# Raspberry CoDeSys Visu



## Beckx-net (30 März 2014)

Hallo zusammen,

ich habe gerade meine ersten Gehversuche mit der CoDeSys 3 Webvisu auf dem Raspberry Pi gemacht.

Es funktioniert auch alles wunderbar, doch leider wird die WebVisu nur mit dem Firefox (v28.0) gestartet. Der Internet Explorer (V11) zeigt mit die ganze Zeit die Fehlermeldung (An error happened; will automatically restart). Das gleiche habe ich auch auf meinem WinRT Tablet und einem Android Smartphone.

Muss ich für diese Geräte noch irgendetwas einstellen, damit diese kompatibel zur WebVisu sind?

Grüßle Andreas


----------



## Knaller (30 März 2014)

Moin
bei mir funktioniert es unter Firefox 10.1

Gruß Herbert


----------



## HausSPSler (30 März 2014)

Hallo Andreas,

unschöne Sache, momentan hilft nur wenn du IE verwenden willst mit F12 in den Internet Explorer 10 Modus zu schalten...
siehe screenshot. 
Klar wir werden das beheben.
Grüße


----------



## Beckx-net (31 März 2014)

Hallo,

danke für die schnelle Antwort! Ich werde es heute mal ausprobieren. Mal schauen, ob es überhaupt möglich ist, mein WinRT tablet auf IE10 umzustellen... Ansonsten warte ich einfach auf den fix.

MFG
Andreas


----------



## ErazorVIP (20 August 2014)

Hallo,
gibt es hier diesbezüglich schon ein fix? Wenn ich die Visu auf mein S5 starte läuft sie perfekt.
Mit Firefox 31.0 und dem Internet Explorer 11.0 leider gar nicht.
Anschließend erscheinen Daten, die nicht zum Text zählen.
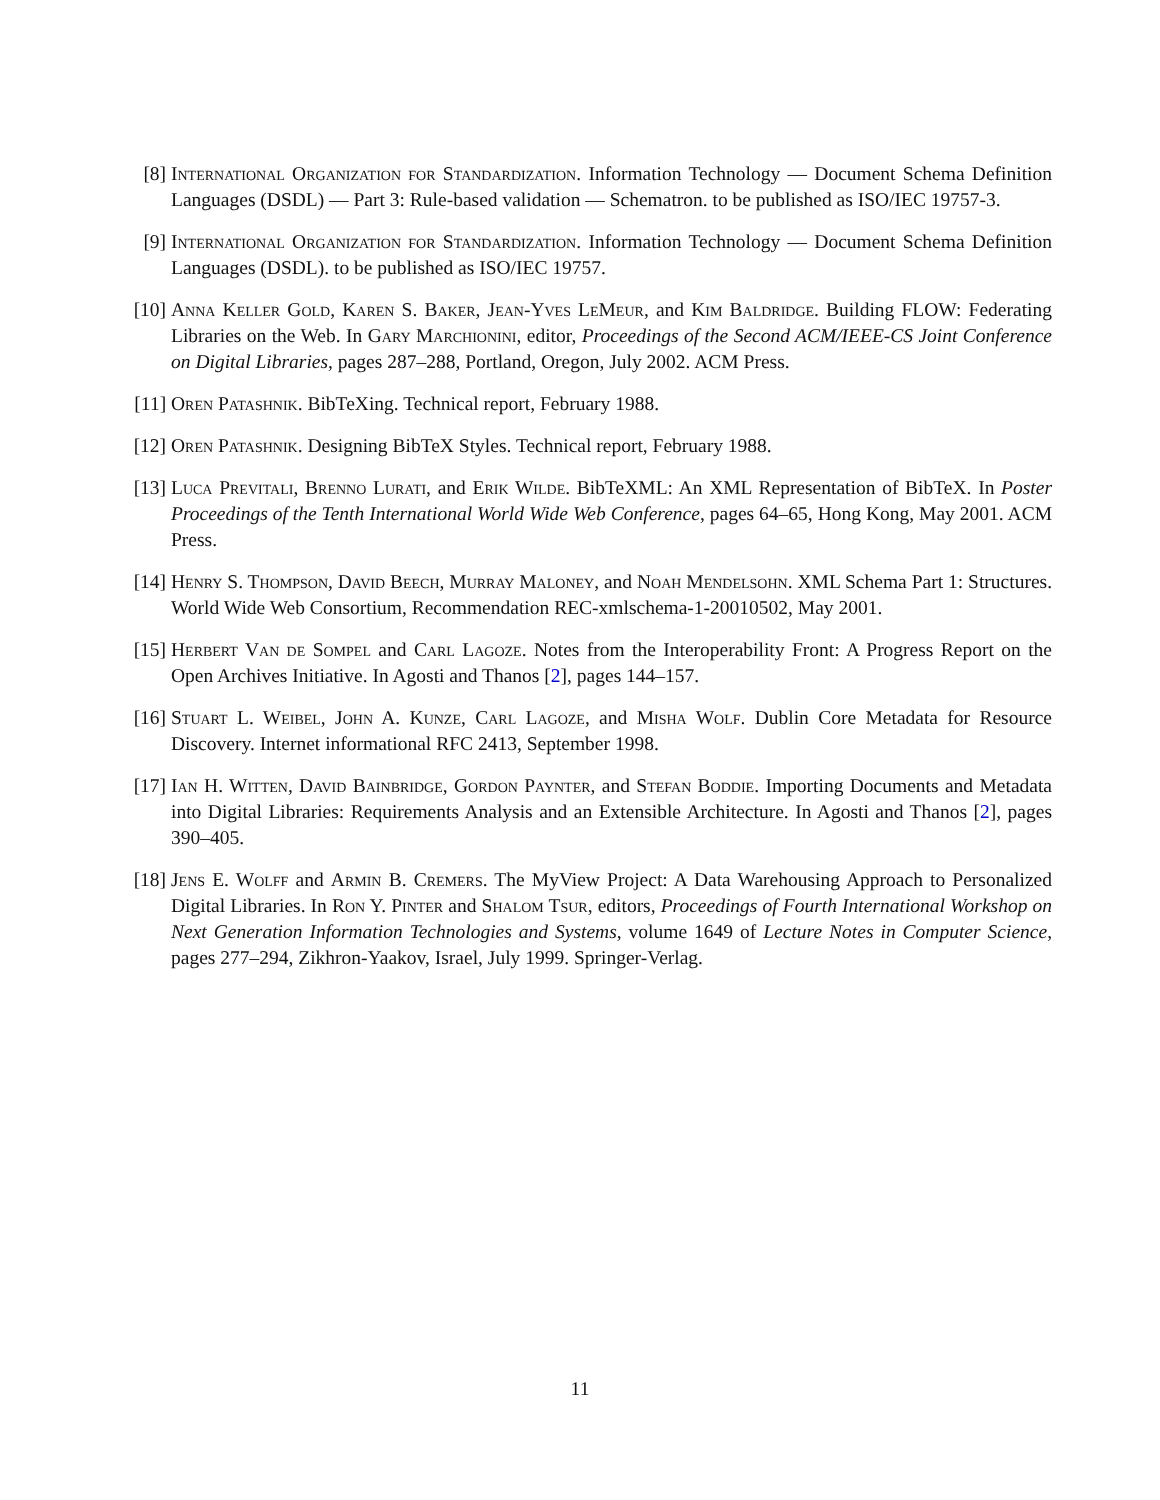[8] International Organization for Standardization. Information Technology — Document Schema Definition Languages (DSDL) — Part 3: Rule-based validation — Schematron. to be published as ISO/IEC 19757-3.
[9] International Organization for Standardization. Information Technology — Document Schema Definition Languages (DSDL). to be published as ISO/IEC 19757.
[10] Anna Keller Gold, Karen S. Baker, Jean-Yves LeMeur, and Kim Baldridge. Building FLOW: Federating Libraries on the Web. In Gary Marchionini, editor, Proceedings of the Second ACM/IEEE-CS Joint Conference on Digital Libraries, pages 287–288, Portland, Oregon, July 2002. ACM Press.
[11] Oren Patashnik. BibTeXing. Technical report, February 1988.
[12] Oren Patashnik. Designing BibTeX Styles. Technical report, February 1988.
[13] Luca Previtali, Brenno Lurati, and Erik Wilde. BibTeXML: An XML Representation of BibTeX. In Poster Proceedings of the Tenth International World Wide Web Conference, pages 64–65, Hong Kong, May 2001. ACM Press.
[14] Henry S. Thompson, David Beech, Murray Maloney, and Noah Mendelsohn. XML Schema Part 1: Structures. World Wide Web Consortium, Recommendation REC-xmlschema-1-20010502, May 2001.
[15] Herbert Van de Sompel and Carl Lagoze. Notes from the Interoperability Front: A Progress Report on the Open Archives Initiative. In Agosti and Thanos [2], pages 144–157.
[16] Stuart L. Weibel, John A. Kunze, Carl Lagoze, and Misha Wolf. Dublin Core Metadata for Resource Discovery. Internet informational RFC 2413, September 1998.
[17] Ian H. Witten, David Bainbridge, Gordon Paynter, and Stefan Boddie. Importing Documents and Metadata into Digital Libraries: Requirements Analysis and an Extensible Architecture. In Agosti and Thanos [2], pages 390–405.
[18] Jens E. Wolff and Armin B. Cremers. The MyView Project: A Data Warehousing Approach to Personalized Digital Libraries. In Ron Y. Pinter and Shalom Tsur, editors, Proceedings of Fourth International Workshop on Next Generation Information Technologies and Systems, volume 1649 of Lecture Notes in Computer Science, pages 277–294, Zikhron-Yaakov, Israel, July 1999. Springer-Verlag.
11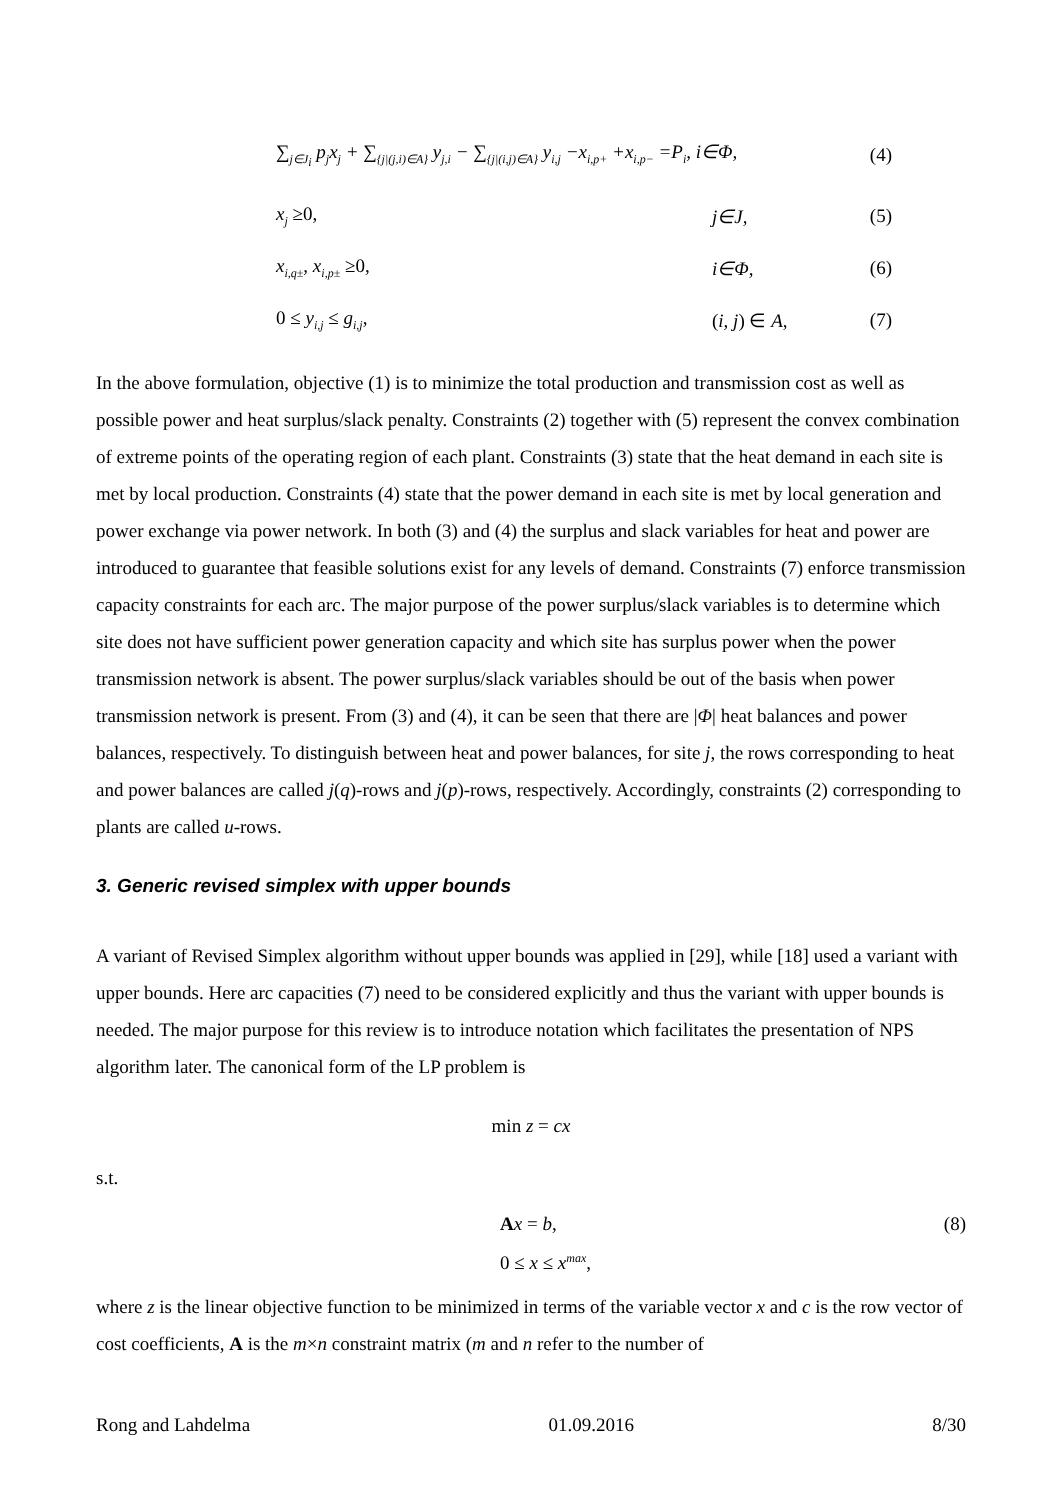∑<sub>j∈J<sub>i</sub></sub> p<sub>j</sub>x<sub>j</sub> + ∑<sub>{j|(j,i)∈A}</sub> y<sub>j,i</sub> − ∑<sub>{j|(i,j)∈A}</sub> y<sub>i,j</sub> −x<sub>i,p+</sub> +x<sub>i,p−</sub> =P<sub>i</sub>, i∈Φ,
(4)
x<sub>j</sub> ≥0, j∈J, (5)
x<sub>i,q±</sub>, x<sub>i,p±</sub> ≥0, i∈Φ, (6)
0 ≤ y<sub>i,j</sub> ≤ g<sub>i,j</sub>, (i, j) ∈ A, (7)
In the above formulation, objective (1) is to minimize the total production and transmission cost as well as possible power and heat surplus/slack penalty. Constraints (2) together with (5) represent the convex combination of extreme points of the operating region of each plant. Constraints (3) state that the heat demand in each site is met by local production. Constraints (4) state that the power demand in each site is met by local generation and power exchange via power network. In both (3) and (4) the surplus and slack variables for heat and power are introduced to guarantee that feasible solutions exist for any levels of demand. Constraints (7) enforce transmission capacity constraints for each arc. The major purpose of the power surplus/slack variables is to determine which site does not have sufficient power generation capacity and which site has surplus power when the power transmission network is absent. The power surplus/slack variables should be out of the basis when power transmission network is present. From (3) and (4), it can be seen that there are |Φ| heat balances and power balances, respectively. To distinguish between heat and power balances, for site j, the rows corresponding to heat and power balances are called j(q)-rows and j(p)-rows, respectively. Accordingly, constraints (2) corresponding to plants are called u-rows.
3. Generic revised simplex with upper bounds
A variant of Revised Simplex algorithm without upper bounds was applied in [29], while [18] used a variant with upper bounds. Here arc capacities (7) need to be considered explicitly and thus the variant with upper bounds is needed. The major purpose for this review is to introduce notation which facilitates the presentation of NPS algorithm later. The canonical form of the LP problem is
min z = cx
s.t.
Ax = b,
0 ≤ x ≤ x<sup>max</sup>,
(8)
where z is the linear objective function to be minimized in terms of the variable vector x and c is the row vector of cost coefficients, A is the m×n constraint matrix (m and n refer to the number of
Rong and Lahdelma 01.09.2016 8/30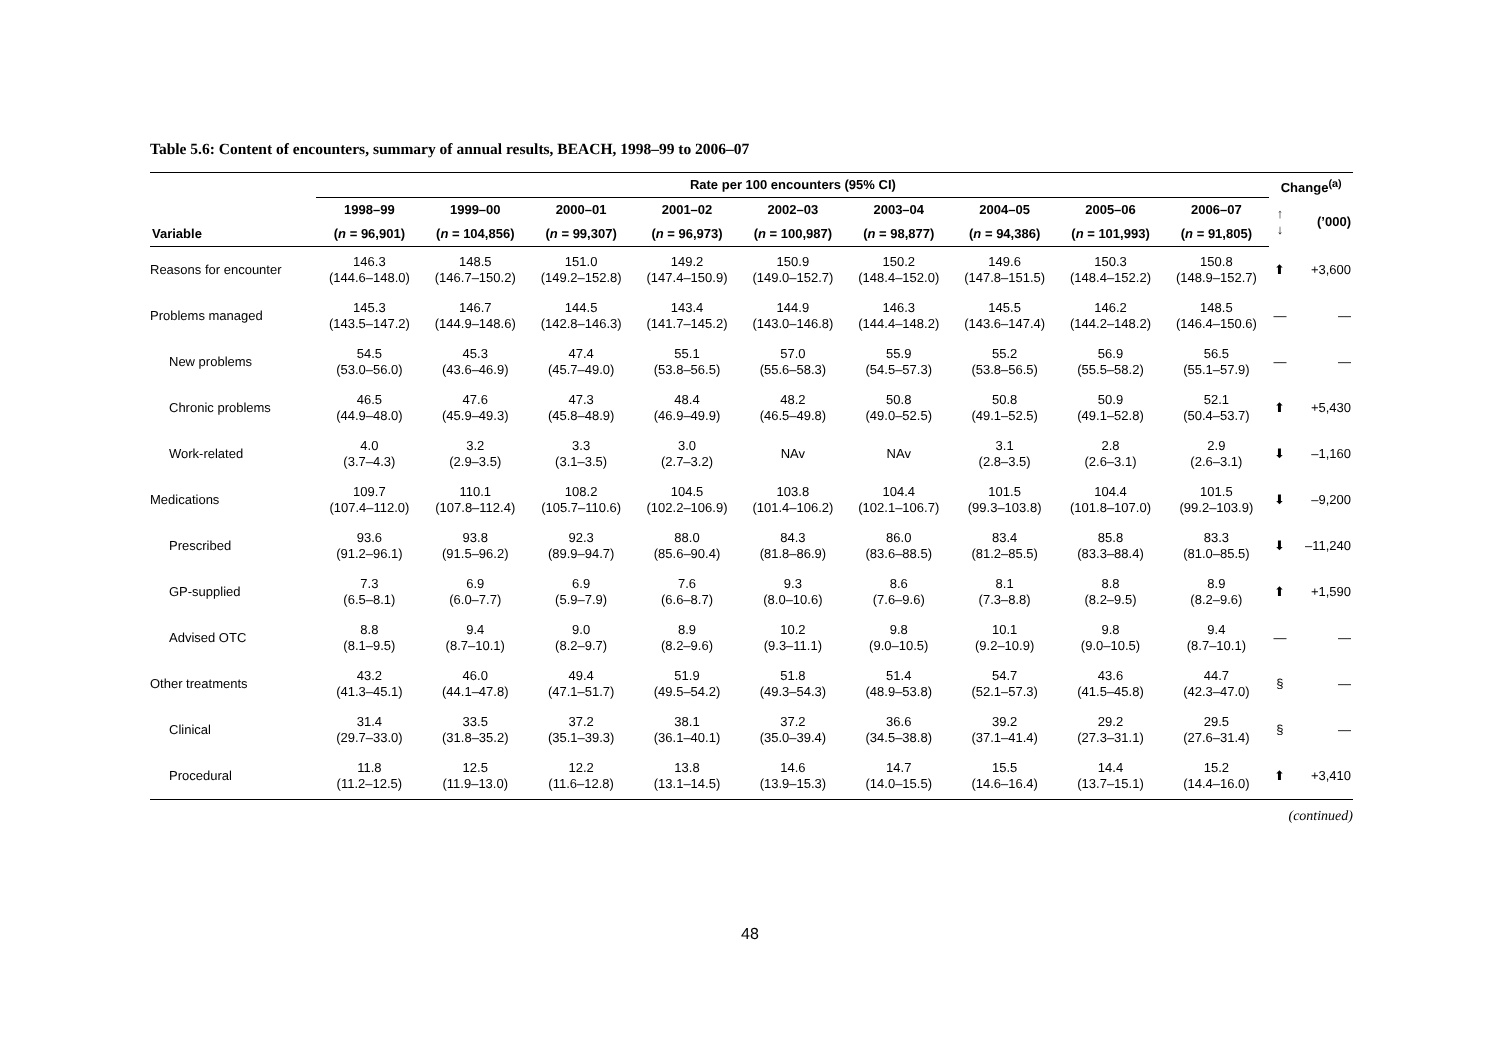Table 5.6: Content of encounters, summary of annual results, BEACH, 1998–99 to 2006–07
| | Rate per 100 encounters (95% CI) | | | | | | | | | Change<sup>(a)</sup> | |
| --- | --- | --- | --- | --- | --- | --- | --- | --- | --- | --- | --- |
| | 1998–99 | 1999–00 | 2000–01 | 2001–02 | 2002–03 | 2003–04 | 2004–05 | 2005–06 | 2006–07 | ↑ ↓ | (’000) |
| Variable | ( n = 96,901) | ( n = 104,856) | ( n = 99,307) | ( n = 96,973) | ( n = 100,987) | ( n = 98,877) | ( n = 94,386) | ( n = 101,993) | ( n = 91,805) | | |
| Reasons for encounter | 146.3 (144.6–148.0) | 148.5 (146.7–150.2) | 151.0 (149.2–152.8) | 149.2 (147.4–150.9) | 150.9 (149.0–152.7) | 150.2 (148.4–152.0) | 149.6 (147.8–151.5) | 150.3 (148.4–152.2) | 150.8 (148.9–152.7) | ⬆ | +3,600 |
| Problems managed | 145.3 (143.5–147.2) | 146.7 (144.9–148.6) | 144.5 (142.8–146.3) | 143.4 (141.7–145.2) | 144.9 (143.0–146.8) | 146.3 (144.4–148.2) | 145.5 (143.6–147.4) | 146.2 (144.2–148.2) | 148.5 (146.4–150.6) | — | — |
| New problems | 54.5 (53.0–56.0) | 45.3 (43.6–46.9) | 47.4 (45.7–49.0) | 55.1 (53.8–56.5) | 57.0 (55.6–58.3) | 55.9 (54.5–57.3) | 55.2 (53.8–56.5) | 56.9 (55.5–58.2) | 56.5 (55.1–57.9) | — | — |
| Chronic problems | 46.5 (44.9–48.0) | 47.6 (45.9–49.3) | 47.3 (45.8–48.9) | 48.4 (46.9–49.9) | 48.2 (46.5–49.8) | 50.8 (49.0–52.5) | 50.8 (49.1–52.5) | 50.9 (49.1–52.8) | 52.1 (50.4–53.7) | ⬆ | +5,430 |
| Work-related | 4.0 (3.7–4.3) | 3.2 (2.9–3.5) | 3.3 (3.1–3.5) | 3.0 (2.7–3.2) | NAv | NAv | 3.1 (2.8–3.5) | 2.8 (2.6–3.1) | 2.9 (2.6–3.1) | ⬇ | –1,160 |
| Medications | 109.7 (107.4–112.0) | 110.1 (107.8–112.4) | 108.2 (105.7–110.6) | 104.5 (102.2–106.9) | 103.8 (101.4–106.2) | 104.4 (102.1–106.7) | 101.5 (99.3–103.8) | 104.4 (101.8–107.0) | 101.5 (99.2–103.9) | ⬇ | –9,200 |
| Prescribed | 93.6 (91.2–96.1) | 93.8 (91.5–96.2) | 92.3 (89.9–94.7) | 88.0 (85.6–90.4) | 84.3 (81.8–86.9) | 86.0 (83.6–88.5) | 83.4 (81.2–85.5) | 85.8 (83.3–88.4) | 83.3 (81.0–85.5) | ⬇ | –11,240 |
| GP-supplied | 7.3 (6.5–8.1) | 6.9 (6.0–7.7) | 6.9 (5.9–7.9) | 7.6 (6.6–8.7) | 9.3 (8.0–10.6) | 8.6 (7.6–9.6) | 8.1 (7.3–8.8) | 8.8 (8.2–9.5) | 8.9 (8.2–9.6) | ⬆ | +1,590 |
| Advised OTC | 8.8 (8.1–9.5) | 9.4 (8.7–10.1) | 9.0 (8.2–9.7) | 8.9 (8.2–9.6) | 10.2 (9.3–11.1) | 9.8 (9.0–10.5) | 10.1 (9.2–10.9) | 9.8 (9.0–10.5) | 9.4 (8.7–10.1) | — | — |
| Other treatments | 43.2 (41.3–45.1) | 46.0 (44.1–47.8) | 49.4 (47.1–51.7) | 51.9 (49.5–54.2) | 51.8 (49.3–54.3) | 51.4 (48.9–53.8) | 54.7 (52.1–57.3) | 43.6 (41.5–45.8) | 44.7 (42.3–47.0) | § | — |
| Clinical | 31.4 (29.7–33.0) | 33.5 (31.8–35.2) | 37.2 (35.1–39.3) | 38.1 (36.1–40.1) | 37.2 (35.0–39.4) | 36.6 (34.5–38.8) | 39.2 (37.1–41.4) | 29.2 (27.3–31.1) | 29.5 (27.6–31.4) | § | — |
| Procedural | 11.8 (11.2–12.5) | 12.5 (11.9–13.0) | 12.2 (11.6–12.8) | 13.8 (13.1–14.5) | 14.6 (13.9–15.3) | 14.7 (14.0–15.5) | 15.5 (14.6–16.4) | 14.4 (13.7–15.1) | 15.2 (14.4–16.0) | ⬆ | +3,410 |
(continued)
48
Dort bekomme ich die Meldung "An _error happened_; will automatically restart"

LG ErazorVIP


----------



## HausSPSler (20 August 2014)

Hallo ErazorVIP,
das sollte wenn du CODESYS V3.5SP5 verwendest, begoben sein,
bitte prüfen ob Compiler Version auf 3.5SP5 steht & ob dein Raspberry PI Device 3.5.5.0 ist (Information Tab  auf dem Raspberry Pi Device)
Wenn nicht mit rechtsclick im Baum auf den Pi 'Gerät aktualisieren auswählen'
Dann sollte es gehen.
Grüße


----------



## Eiken85 (3 Januar 2015)

Hallo, 
gibt es aktuell noch Probleme mit der Webvisu? Ich habe gerade ein Update auf 3.5.5.20 gemacht, mein Progamm fertig gestellt, es läuft soweit auf dem Pi, aber ich bekomme die Webvisu nicht angesprochen! Im Browser kommt nur die Fehlermeldung: Verbindung fehlgeschlagen. Auch bei dem Beispielprojekt Webvisu ist das der Fall.
Was mach ich noch falsch!?


----------



## HausSPSler (3 Januar 2015)

Hi,

prüfe bitte folgendes:
1. Ist deine SPS Version in deinem Projekt aktuell (das kannst du überprüfen in dem du im Gerätebaum auf die SPS clickst und dann bei Information (Reiter ganz rechts) schaust... da müsste 3.5.5.20 des Pi's stehen - wenn nicht rechstclick auf das Gerät im Gerätebaum und 'Gerät aktualisieren'  auf diese Version)
2. prüfen ob die 3.5.5.20 Compilerversion verwendet wird (Projekt-Projekteinstellungen-Compiler Version)
3. prüfen ob die aktuelles Visualisierungsprofil verwendet wird (Projekt-Projekteinstellungen-Visualisierungsprofil Version)
Wenn das alles ok ... muss es gehen. Wenn immer noch nicht, dann bitte im SPS Log schauen:
 Wenn du den Browser öffnest und dann die Webvisu aufrufst müsstest du im SPS log Fehlermeldungen / bzw genauere Info finden warum es nicht geht.
(Wie schaue ich das SPS Log an? - SPS Gerät - Log dann noch das grüne Symbol rechts - damit holt man das Log aus der SPS hoch)
Welchen Browser verwendest du?
Explorer, Firefox,Chrome sollten funktionieren:  http://IP_Adresse_des_PI:8080/webvisu.htm

Grüße


----------



## Eiken85 (4 Januar 2015)

Hallo,

der Fehler liegt ja zu 99% vor dem Bildschirm:-(. Es muss immer nach der "IP_Adresse _des_PI" ":8080/webvisu.htm" angehangen werden. Dann funktionierts.
Allerdings habe ich festgestellt, dass die Compilerversion noch bei V3.5.5.0 steht und nichts höheres ausgewählt werden kann. Anschließend habe ich mehrfach versucht das Package für das Pi zu installieren / per update zu puschen. Auch nicht möglich. Die SPS-Version steht bereits bei 3.5.5.20. Besser ist es doch wenn die Verisonen gleich sind?!
Schon mal vielen Dank!


----------



## HausSPSler (4 Januar 2015)

Hallo,

wenn nur Compilerversion 3.5.5.0 angeboten wird, verwendest du vermutlich CODESYS V3.5.5.0 und Pi Version 3.5.5.20, macht nichts,
spielt keine Rolle. Ende Januar gibts 3.5.6.0 CODESYS und dann auch kurz darauf eine 3.5.6.0 Raspberry Pi Version.

Grüße


----------